Texte de l'exercice:
Fidelio (Ludwig van Beethoven)
Représentation du 28 novembre 2008 (Garnier)


Direction musicale Sylvain Cambreling
Mise en scène Johan Simons
Dialogues de Martin Mosebach

Don Fernando Paul Gay
Don Pizarro Alan Held
Florestan Jonas Kaufmann
Leonore Angela Denoke
Rocco Franz-Josef Selig
Marzelline Julia Kleiter
Jaquino Ales Briscein

L’article sur la Présentation de Fidelio est une introduction à ce spectacle.

On ne pouvait pas trouver opéra plus proche de notre actualité que celui là, que ce soit à propos du problème de surpopulation carcérale en France et des conditions de détentions amenant certains prisonniers au suicide, ou bien encore plus inquiétant, la manière dont la grande démocratie américaine autorise la torture (bien entendu hors de son territoire) à Guantanamo ou Abu Ghraid, en totale contradiction avec les principes fondamentaux de la déclaration universelle des droits de l’homme.

Données de l'exercice:
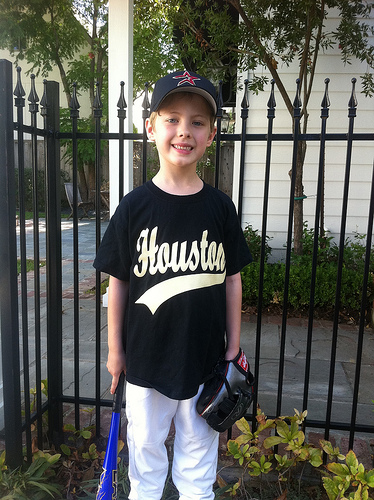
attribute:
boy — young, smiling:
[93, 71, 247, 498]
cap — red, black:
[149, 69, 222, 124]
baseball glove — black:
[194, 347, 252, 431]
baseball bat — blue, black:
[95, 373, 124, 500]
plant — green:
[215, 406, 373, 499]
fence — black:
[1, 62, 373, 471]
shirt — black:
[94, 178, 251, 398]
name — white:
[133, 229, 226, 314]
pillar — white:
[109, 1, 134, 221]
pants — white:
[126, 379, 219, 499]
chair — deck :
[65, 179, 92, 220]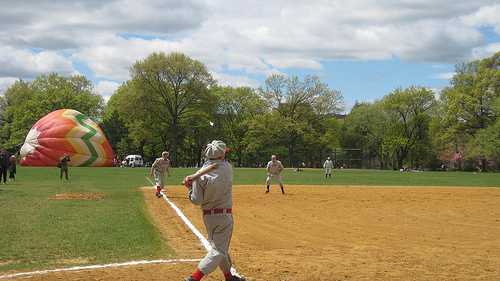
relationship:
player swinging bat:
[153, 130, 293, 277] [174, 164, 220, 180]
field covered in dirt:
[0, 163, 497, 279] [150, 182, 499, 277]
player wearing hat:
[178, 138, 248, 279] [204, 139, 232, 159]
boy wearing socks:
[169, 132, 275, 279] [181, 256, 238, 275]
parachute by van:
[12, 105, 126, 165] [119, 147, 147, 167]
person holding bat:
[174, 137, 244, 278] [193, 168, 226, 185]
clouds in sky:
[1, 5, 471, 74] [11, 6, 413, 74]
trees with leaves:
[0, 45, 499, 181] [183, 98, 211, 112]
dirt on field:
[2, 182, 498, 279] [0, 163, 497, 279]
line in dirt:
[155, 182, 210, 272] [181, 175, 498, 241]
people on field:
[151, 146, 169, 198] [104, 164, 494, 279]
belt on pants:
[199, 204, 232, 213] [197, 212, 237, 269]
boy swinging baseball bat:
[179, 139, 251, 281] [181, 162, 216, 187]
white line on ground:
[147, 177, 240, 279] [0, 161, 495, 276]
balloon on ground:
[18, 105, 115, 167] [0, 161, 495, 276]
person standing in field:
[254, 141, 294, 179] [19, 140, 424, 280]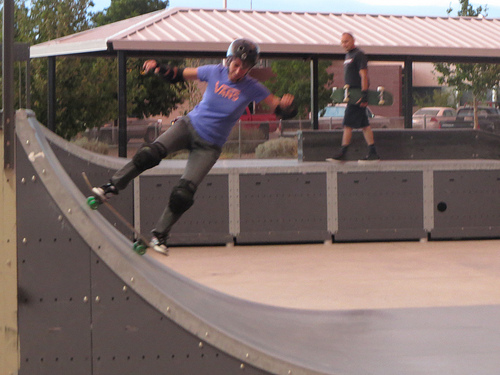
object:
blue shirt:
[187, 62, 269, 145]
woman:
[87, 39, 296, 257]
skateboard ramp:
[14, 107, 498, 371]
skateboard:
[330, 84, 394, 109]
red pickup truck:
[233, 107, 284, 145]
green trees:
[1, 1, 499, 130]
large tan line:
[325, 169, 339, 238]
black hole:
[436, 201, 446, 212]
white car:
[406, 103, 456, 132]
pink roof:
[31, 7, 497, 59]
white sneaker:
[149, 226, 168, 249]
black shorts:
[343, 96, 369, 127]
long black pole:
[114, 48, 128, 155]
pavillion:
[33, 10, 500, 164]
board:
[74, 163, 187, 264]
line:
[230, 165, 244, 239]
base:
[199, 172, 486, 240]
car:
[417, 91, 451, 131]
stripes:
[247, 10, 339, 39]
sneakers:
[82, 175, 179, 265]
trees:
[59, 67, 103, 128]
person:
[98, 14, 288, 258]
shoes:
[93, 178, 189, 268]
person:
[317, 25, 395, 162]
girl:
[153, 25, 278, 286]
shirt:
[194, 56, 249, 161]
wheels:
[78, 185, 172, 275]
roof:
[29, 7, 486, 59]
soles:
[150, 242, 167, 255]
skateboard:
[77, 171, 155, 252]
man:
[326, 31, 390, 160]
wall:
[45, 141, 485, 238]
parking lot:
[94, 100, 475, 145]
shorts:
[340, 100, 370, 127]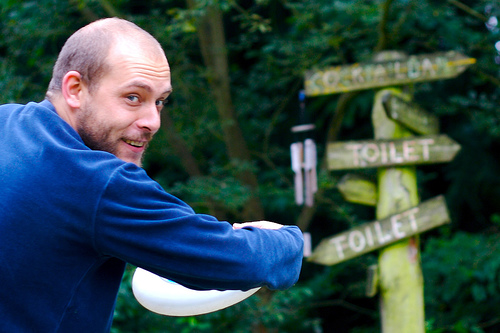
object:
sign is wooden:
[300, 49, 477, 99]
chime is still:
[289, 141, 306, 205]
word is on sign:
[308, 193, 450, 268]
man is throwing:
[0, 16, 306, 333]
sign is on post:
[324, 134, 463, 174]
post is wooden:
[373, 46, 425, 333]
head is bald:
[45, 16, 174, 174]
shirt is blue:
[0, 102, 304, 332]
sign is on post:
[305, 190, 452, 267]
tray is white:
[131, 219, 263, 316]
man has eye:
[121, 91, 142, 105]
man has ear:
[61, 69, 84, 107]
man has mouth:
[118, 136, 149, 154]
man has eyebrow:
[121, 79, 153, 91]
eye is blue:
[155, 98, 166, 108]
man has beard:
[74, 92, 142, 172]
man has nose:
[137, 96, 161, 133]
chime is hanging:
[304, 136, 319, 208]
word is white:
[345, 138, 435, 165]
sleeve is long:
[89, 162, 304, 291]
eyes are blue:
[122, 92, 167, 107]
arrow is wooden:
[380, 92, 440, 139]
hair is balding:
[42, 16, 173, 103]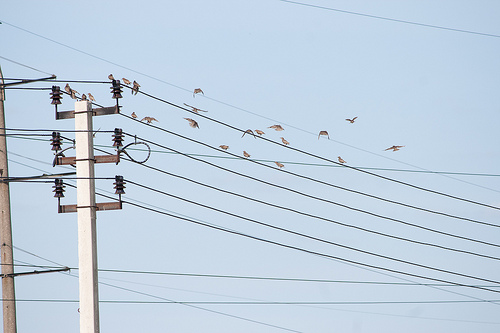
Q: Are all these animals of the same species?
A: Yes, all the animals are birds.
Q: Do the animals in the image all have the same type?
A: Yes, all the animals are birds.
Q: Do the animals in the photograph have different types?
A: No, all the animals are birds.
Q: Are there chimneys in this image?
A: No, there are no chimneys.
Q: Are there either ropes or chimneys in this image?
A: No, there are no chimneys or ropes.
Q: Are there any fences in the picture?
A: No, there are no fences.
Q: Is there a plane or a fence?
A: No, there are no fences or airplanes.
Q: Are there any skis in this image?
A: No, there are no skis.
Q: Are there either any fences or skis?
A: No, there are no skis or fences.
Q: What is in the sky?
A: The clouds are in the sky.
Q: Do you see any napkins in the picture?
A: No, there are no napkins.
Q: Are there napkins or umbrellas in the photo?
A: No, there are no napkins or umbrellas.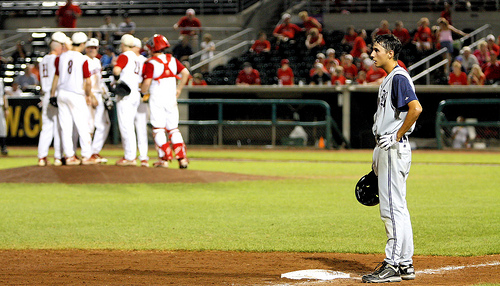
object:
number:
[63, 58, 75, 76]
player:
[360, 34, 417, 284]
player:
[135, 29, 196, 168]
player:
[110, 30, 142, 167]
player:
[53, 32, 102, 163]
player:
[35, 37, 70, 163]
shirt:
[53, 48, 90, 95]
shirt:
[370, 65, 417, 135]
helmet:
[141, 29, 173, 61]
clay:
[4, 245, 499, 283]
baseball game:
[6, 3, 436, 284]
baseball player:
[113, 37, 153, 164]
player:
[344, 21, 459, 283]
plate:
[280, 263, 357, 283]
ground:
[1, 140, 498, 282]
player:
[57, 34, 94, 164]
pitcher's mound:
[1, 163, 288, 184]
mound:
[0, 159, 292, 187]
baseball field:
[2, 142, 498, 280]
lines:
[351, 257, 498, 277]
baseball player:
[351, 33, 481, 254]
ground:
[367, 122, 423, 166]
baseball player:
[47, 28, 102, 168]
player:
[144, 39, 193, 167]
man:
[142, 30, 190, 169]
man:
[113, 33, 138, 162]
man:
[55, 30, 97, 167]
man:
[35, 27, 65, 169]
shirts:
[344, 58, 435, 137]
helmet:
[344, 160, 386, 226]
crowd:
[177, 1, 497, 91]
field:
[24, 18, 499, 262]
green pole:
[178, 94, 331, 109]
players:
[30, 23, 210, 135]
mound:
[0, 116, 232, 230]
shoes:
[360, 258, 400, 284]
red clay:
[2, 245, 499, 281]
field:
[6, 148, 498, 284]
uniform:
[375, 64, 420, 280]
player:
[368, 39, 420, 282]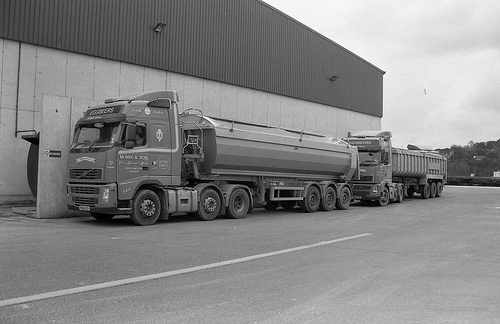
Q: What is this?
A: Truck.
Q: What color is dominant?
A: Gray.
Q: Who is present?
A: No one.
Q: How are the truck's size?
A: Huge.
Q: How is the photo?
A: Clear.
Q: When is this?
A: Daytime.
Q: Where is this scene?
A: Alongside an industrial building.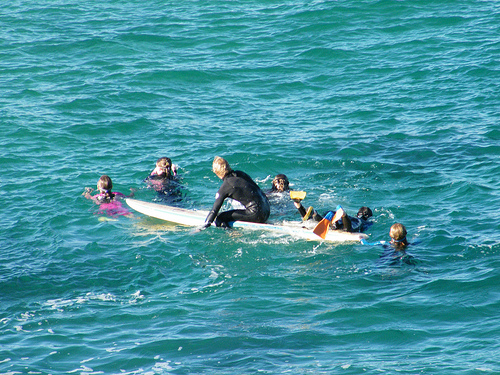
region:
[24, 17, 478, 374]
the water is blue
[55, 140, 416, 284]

Consigne 1:
Reproduisez le passage du texte sur Fidelio qui commence à « Don Fernando Paul » et se termine à « droits de l’homme. ».
Consigne 2:
D'après le texte sur Fidelio, qui signe la mise en scène ?
Consigne 3:
Quels rôles la distribution du texte sur Fidelio comprend-elle, et qui interprète chacun d'eux ?

Corrigé 1:
Don Fernando Paul Gay
Don Pizarro Alan Held
Florestan Jonas Kaufmann
Leonore Angela Denoke
Rocco Franz-Josef Selig
Marzelline Julia Kleiter
Jaquino Ales Briscein

L’article sur la Présentation de Fidelio est une introduction à ce spectacle.

On ne pouvait pas trouver opéra plus proche de notre actualité que celui là, que ce soit à propos du problème de surpopulation carcérale en France et des conditions de détentions amenant certains prisonniers au suicide, ou bien encore plus inquiétant, la manière dont la grande démocratie américaine autorise la torture (bien entendu hors de son territoire) à Guantanamo ou Abu Ghraid, en totale contradiction avec les principes fondamentaux de la déclaration universelle des droits de l’homme.

Corrigé 2:
Johan Simons.

Corrigé 3:
- Don Fernando : Paul Gay
- Don Pizarro : Alan Held
- Florestan : Jonas Kaufmann
- Leonore : Angela Denoke
- Rocco : Franz-Josef Selig
- Marzelline : Julia Kleiter
- Jaquino : Ales Briscein